What is expected >>
May I have the line containing "Pau D'Arco Extract" and every line after it through the end of the data, repeated exactly and with no other lines?

Extracted page text data:
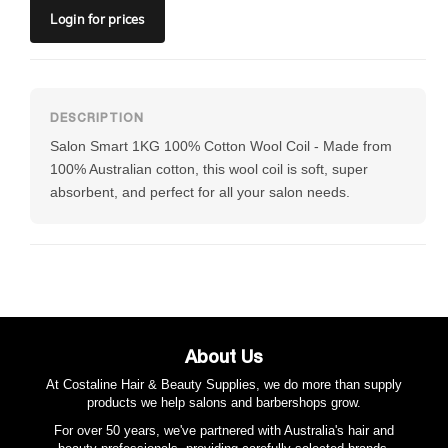
Login
for prices
Salon Smart 1KG 100% Cotton Wool Coil - Made from
100% Australian cotton, this wool coil is soft, super
absorbent, and perfect for all your salon needs.
About Us
At Costaline Hair & Beauty Supplies, we do more than supply
products we help salons and barbershops grow.
For over 50 years, we've partnered with Australia's hair and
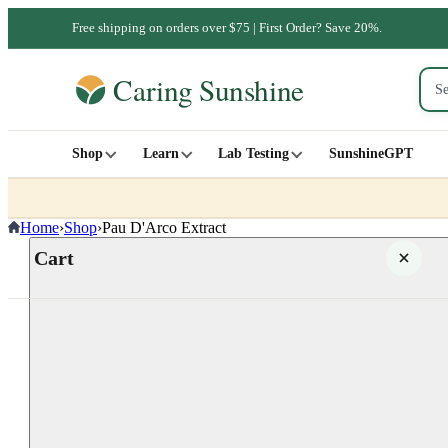
Free shipping on orders over $75 | First Order? Save 20%.
Shop
Learn
Lab Testing
SunshineGPT
Home
›
Shop
›
Pau D'Arco Extract
Cart
Your cart is empty
SHOP ALL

Written solution >>
Pau D'Arco Extract
Cart
Your cart is empty
SHOP ALL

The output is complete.